[Stored data entries]

——————————

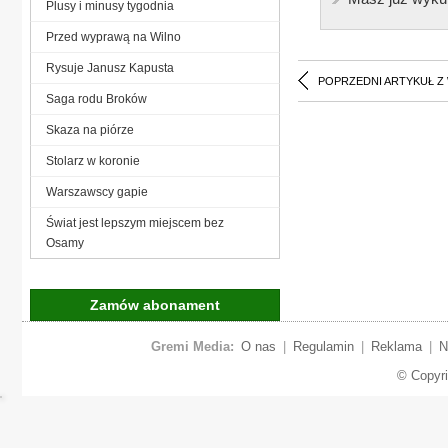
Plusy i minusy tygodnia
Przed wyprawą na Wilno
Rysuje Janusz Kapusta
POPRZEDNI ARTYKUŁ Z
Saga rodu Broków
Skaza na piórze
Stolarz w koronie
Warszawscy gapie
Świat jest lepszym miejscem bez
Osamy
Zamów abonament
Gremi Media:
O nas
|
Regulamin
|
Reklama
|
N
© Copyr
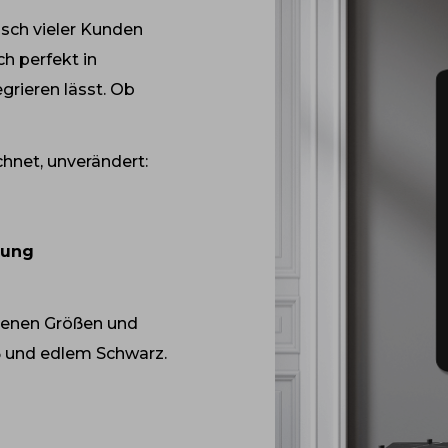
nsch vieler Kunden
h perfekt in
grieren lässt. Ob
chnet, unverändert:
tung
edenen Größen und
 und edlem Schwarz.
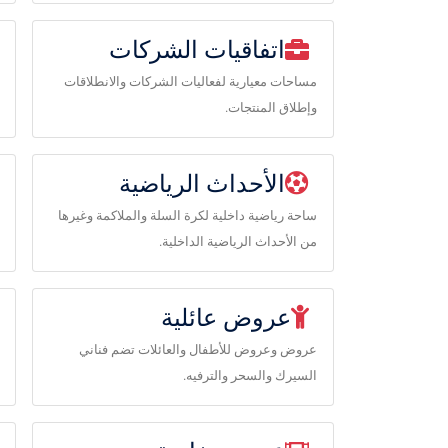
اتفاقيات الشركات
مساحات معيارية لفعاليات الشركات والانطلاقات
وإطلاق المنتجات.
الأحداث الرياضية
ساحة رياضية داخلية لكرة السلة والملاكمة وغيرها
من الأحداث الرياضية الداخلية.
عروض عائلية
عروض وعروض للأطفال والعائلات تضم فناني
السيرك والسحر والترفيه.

——————————

--- TASK INSTRUCTIONS ---
Convert the material from its beginning through the line that contains "und edlem Schwarz.", inclusive, into a JSON list of strings with one string per line and no blank lines. Leave out the pictures.

--- RESULT BELOW ---
[
  "Plusy i minusy tygodnia",
  "Przed wyprawą na Wilno",
  "Rysuje Janusz Kapusta",
  "POPRZEDNI ARTYKUŁ Z",
  "Saga rodu Broków",
  "Skaza na piórze",
  "Stolarz w koronie",
  "Warszawscy gapie",
  "Świat jest lepszym miejscem bez",
  "Osamy",
  "Zamów abonament",
  "Gremi Media:",
  "O nas",
  "|",
  "Regulamin",
  "|",
  "Reklama",
  "|",
  "N",
  "© Copyr",
  "nsch vieler Kunden",
  "h perfekt in",
  "grieren lässt. Ob",
  "chnet, unverändert:",
  "tung",
  "edenen Größen und",
  " und edlem Schwarz."
]